Bunlar da yetmeyince IMF gizlice misafir edilmeye çalışılıp, birlikte ortaya bilmem kaçıncı YEP peydahlanıyor…

Gelsin kemer sıkma önlemleri ya da altta kalanın canı çıksın…

Neymiş efendim;

*Ortalıkta koca koca bir sürü ekonomi-politik hata dururken Kıdem Tazminatı meselesi halledilmeliymiş…

*Memur, emekçi ve emeklilere yapılacak zamlara gerçekleşen enflasyon esas alınarak hayali olarak belirlenen “hedef enflasyon” üzerinden yapılmalıymış vb…

Sonuç:

Ama üretmek, tarımı, sanayii planlı bir yöntem izleyerek güçlendirip, israfı önleyip adil bir gelir dağılımı sağlayarak devletin gelir kaynaklarını çoğaltmak yerine, ardı ardına milyarlarca liralık vergi afları, yandaş şirket kurtarmaları, imar afları, ülkenin kaynaklarının devasa bölümünü inşaata-betona gömme saplantısı, ucu açık finansmanlı sonunda maliyeti halkın sırtına yüklenen köprü, havaalanı gibi yandaşlara kaynak aktarımı yanında, yeni arazi rantlarının yaratılmasını da amaçlayan “mega” projeler, dünyanın en lüks bilmem kaçıncı uçağını alan, dünyanın en lüks ve pahalı onlarca arabası ile saltanat süren, ülkede ne kadar saray varsa bunlar yetmiyormuş gibi 1500 odalı saray ve 250 odalı saraycıktan sonra Marmaris Okluk koyunda 300 odalı 400 çalışanlı ve 11 dekar da deniz doldurularak yapılan saraylar yeğ tutuluyor…

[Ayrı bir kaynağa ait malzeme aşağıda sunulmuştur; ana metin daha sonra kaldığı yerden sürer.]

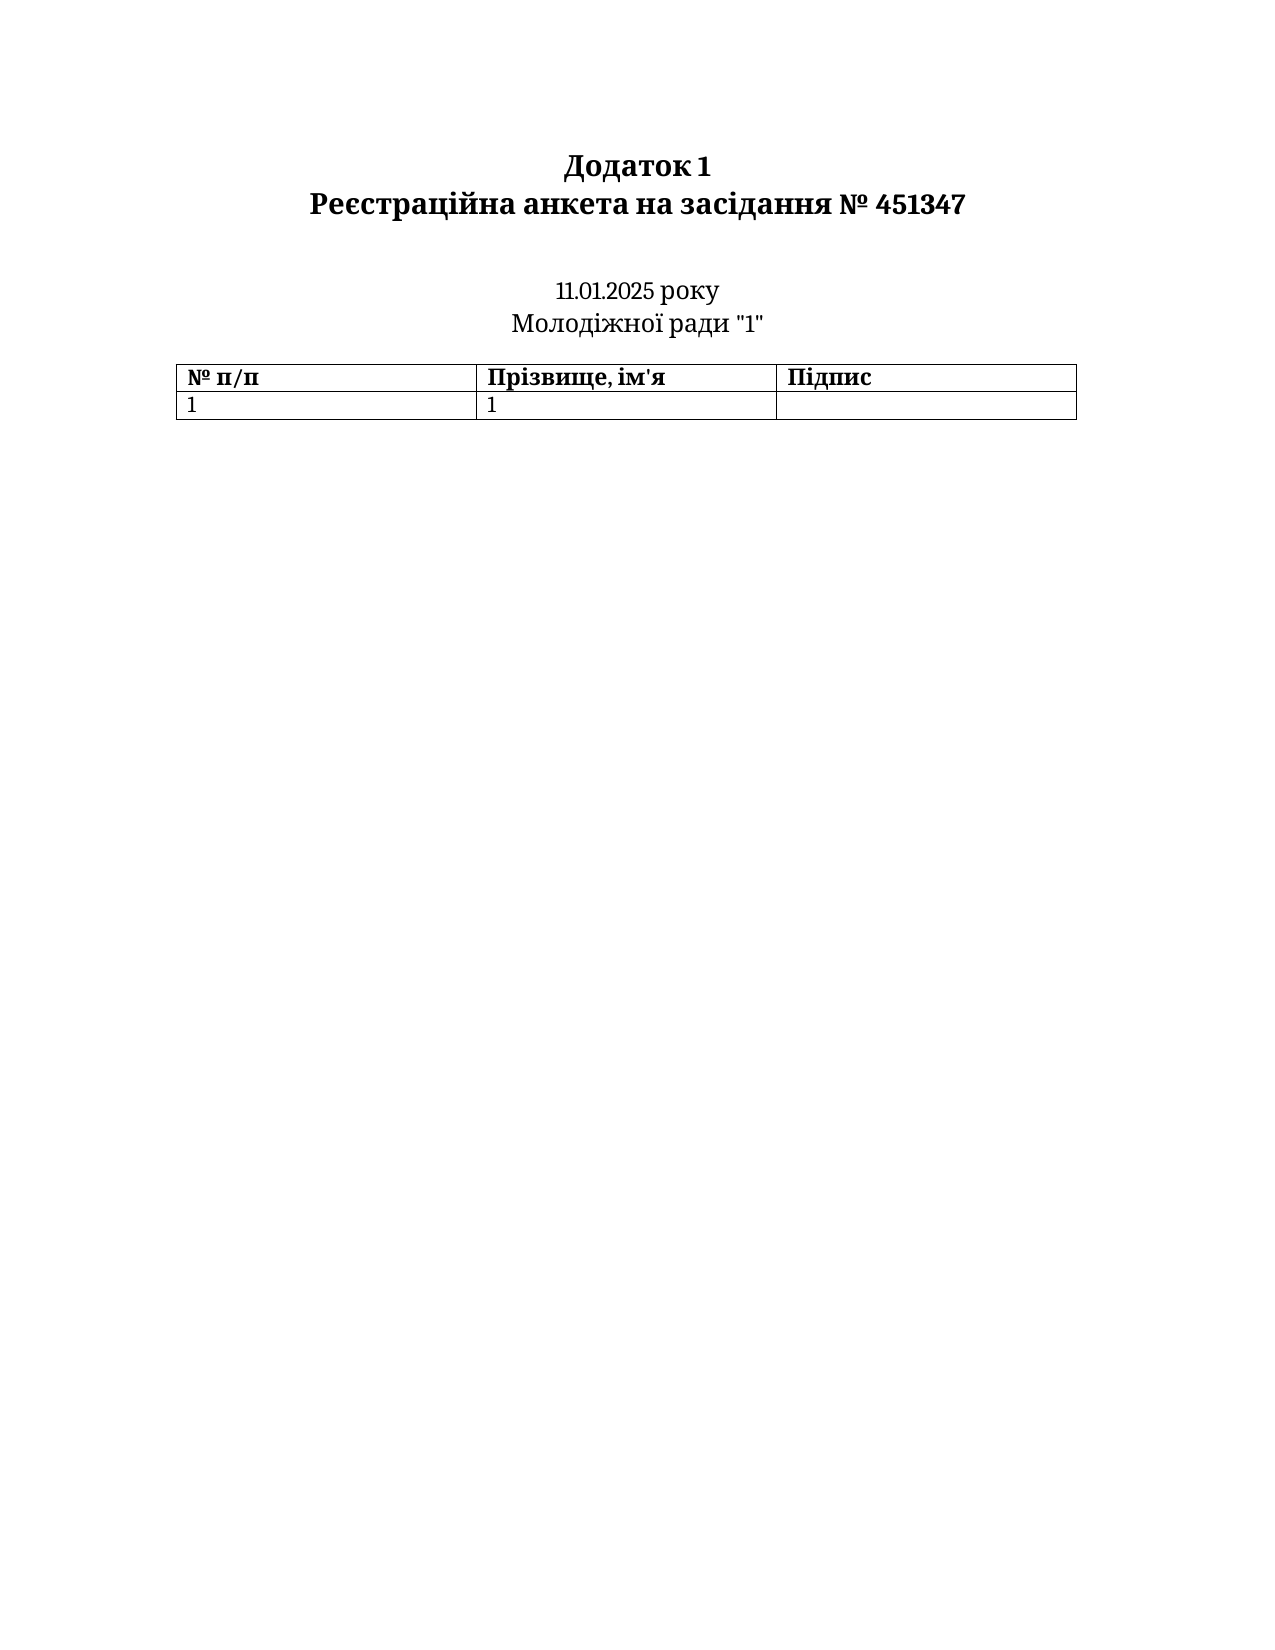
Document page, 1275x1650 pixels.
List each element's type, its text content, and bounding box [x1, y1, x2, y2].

table_header Підпис [777, 365, 1076, 391]
table_header № п/п [177, 365, 476, 391]
text 11.01.2025 року Молодіжної ради "1" [187, 277, 1087, 339]
text Додаток 1 Реєстраційна анкета на засідання № 451347 [187, 150, 1087, 252]
table_header Прізвище, ім'я [477, 365, 776, 391]
table_cell [777, 392, 1076, 419]
table_cell 1 [477, 392, 776, 419]
table_cell 1 [177, 392, 476, 419]
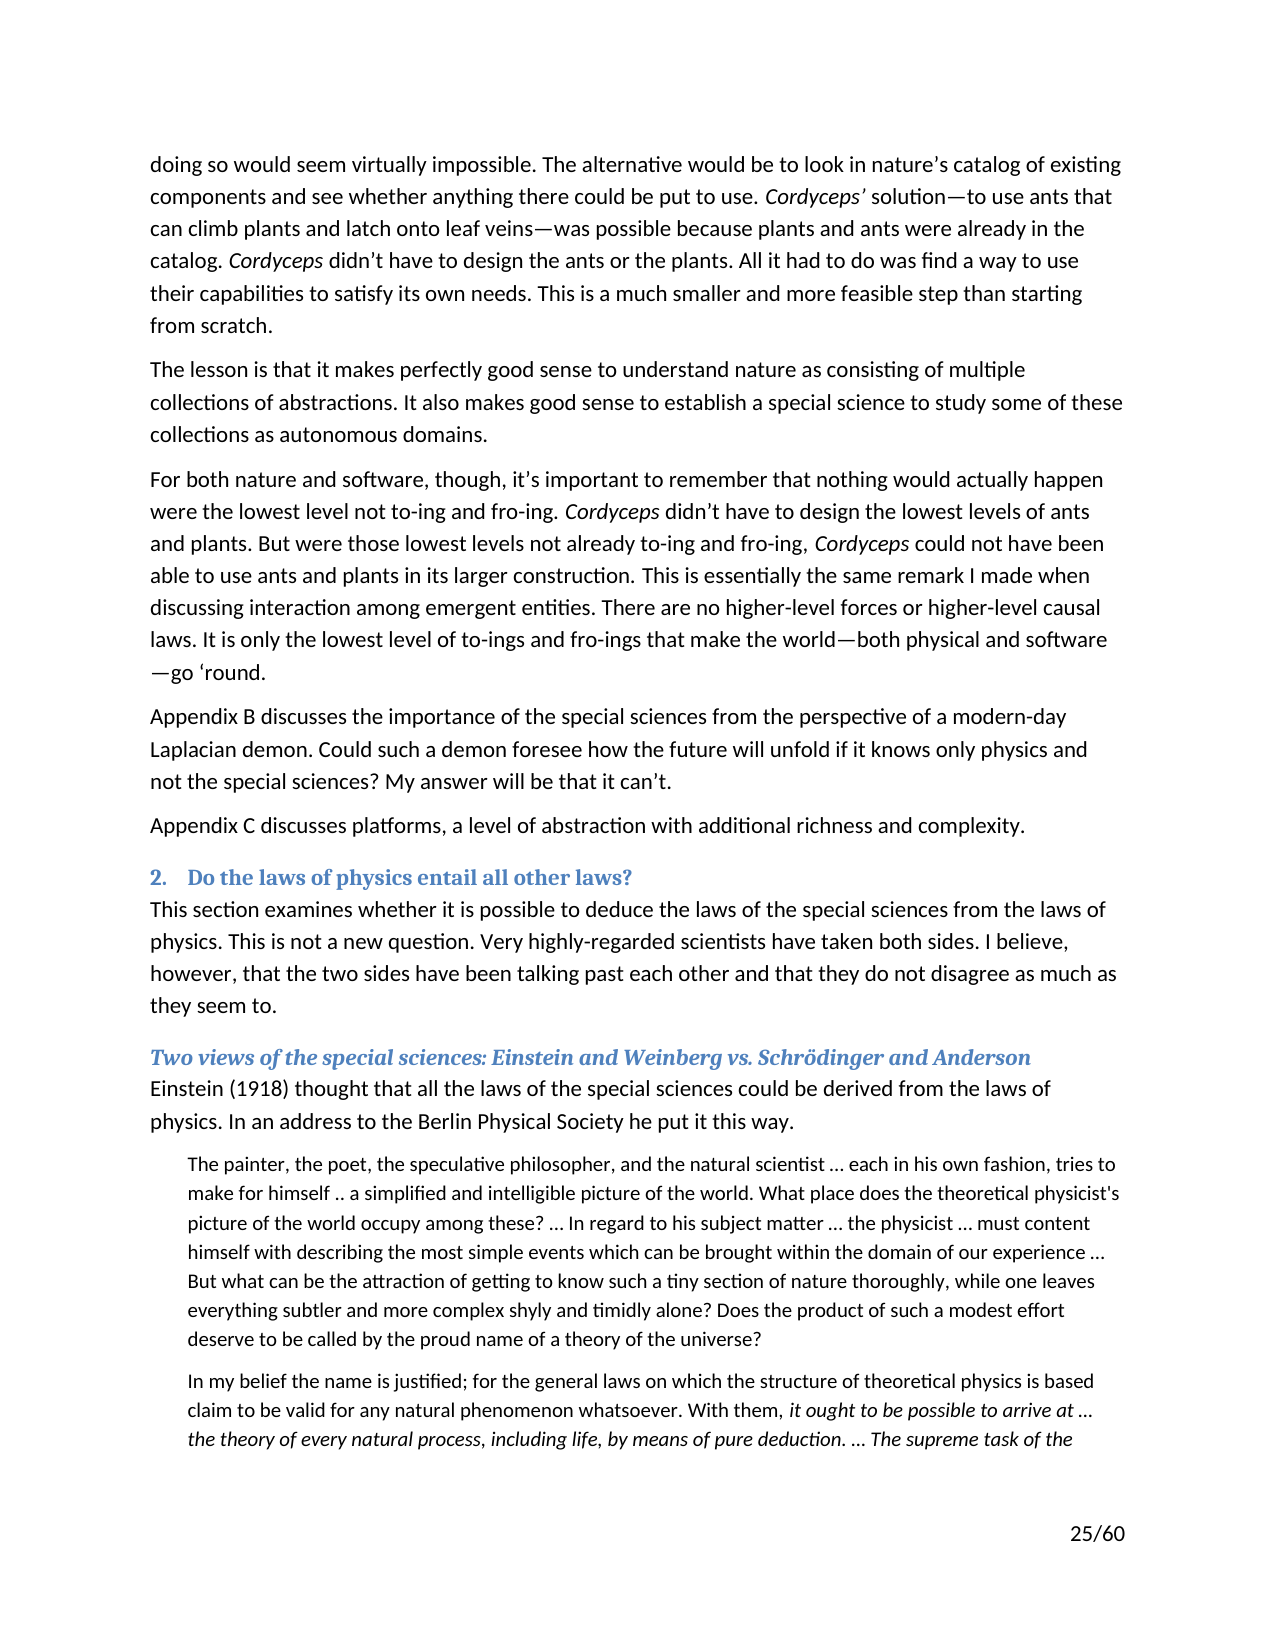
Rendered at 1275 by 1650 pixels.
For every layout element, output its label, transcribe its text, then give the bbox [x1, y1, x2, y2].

text The lesson is that it makes perfectly good sense to understand nature as consisting of multiple collections of abstractions. It also makes good sense to establish a special science to study some of these collections as autonomous domains. [150, 356, 1125, 448]
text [150, 150, 1125, 339]
text The painter, the poet, the speculative philosopher, and the natural scientist … each in his own fashion, tries to make for himself .. a simplified and intelligible picture of the world. What place does the theoretical physicist's picture of the world occupy among these? … In regard to his subject matter … the physicist … must content himself with describing the most simple events which can be brought within the domain of our experience … But what can be the attraction of getting to know such a tiny section of nature thoroughly, while one leaves everything subtler and more complex shyly and timidly alone? Does the product of such a modest effort deserve to be called by the proud name of a theory of the universe? [187, 1151, 1125, 1352]
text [187, 1368, 1125, 1452]
text Appendix C discusses platforms, a level of abstraction with additional richness and complexity. [150, 812, 1125, 839]
text For both nature and software, though, it’s important to remember that nothing would actually happen were the lowest level not to-ing and fro-ing. Cordyceps didn’t have to design the lowest levels of ants and plants. But were those lowest levels not already to-ing and fro-ing, Cordyceps could not have been able to use ants and plants in its larger construction. This is essentially the same remark I made when discussing interaction among emergent entities. There are no higher-level forces or higher-level causal laws. It is only the lowest level of to-ings and fro-ings that make the world—both physical and software—go ‘round. [150, 465, 1125, 686]
subtitle Two views of the special sciences: Einstein and Weinberg vs. Schrödinger and Anderson [150, 1044, 1125, 1071]
text Appendix B discusses the importance of the special sciences from the perspective of a modern-day Laplacian demon. Could such a demon foresee how the future will unfold if it knows only physics and not the special sciences? My answer will be that it can’t. [150, 702, 1125, 795]
subtitle Do the laws of physics entail all other laws? [150, 864, 1125, 891]
text Einstein (1918) thought that all the laws of the special sciences could be derived from the laws of physics. In an address to the Berlin Physical Society he put it this way. [150, 1074, 1125, 1135]
text This section examines whether it is possible to deduce the laws of the special sciences from the laws of physics. This is not a new question. Very highly-regarded scientists have taken both sides. I believe, however, that the two sides have been talking past each other and that they do not disagree as much as they seem to. [150, 895, 1125, 1019]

Tabii bu gidişatın doğal sonucu imam…., Cemaat…… durumu, savurganlık ve yolsuzlukların tüm yönetenlere yayılması kaçınılmaz…

Döviz paritesindeki deprem ve yanlışlarla dolu, bir tuhaf ekonomi yönetiminin akıl almaz hata, saplantıları ve giderek “bağlantıları”, 5milyonu bulduğu söylenen sığınmacının ekonomik maliyeti,  tüm yönetenlere yayılan israf ve safahatın ağır yükü, bu gidişatla sağlanması mümkün olamayacak bütçe dengeleri için vergi ve zamlarla halkın kamburlaşmış sırtına ha babam de babam yükleniyor…

Irak’ta bile halk işsizlik ve yoksulluğa karşı tepkilerini ortaya koyarken, ülkedeki bu derin sessizlik sizlere hiç düşündürücü gelmiyor mu?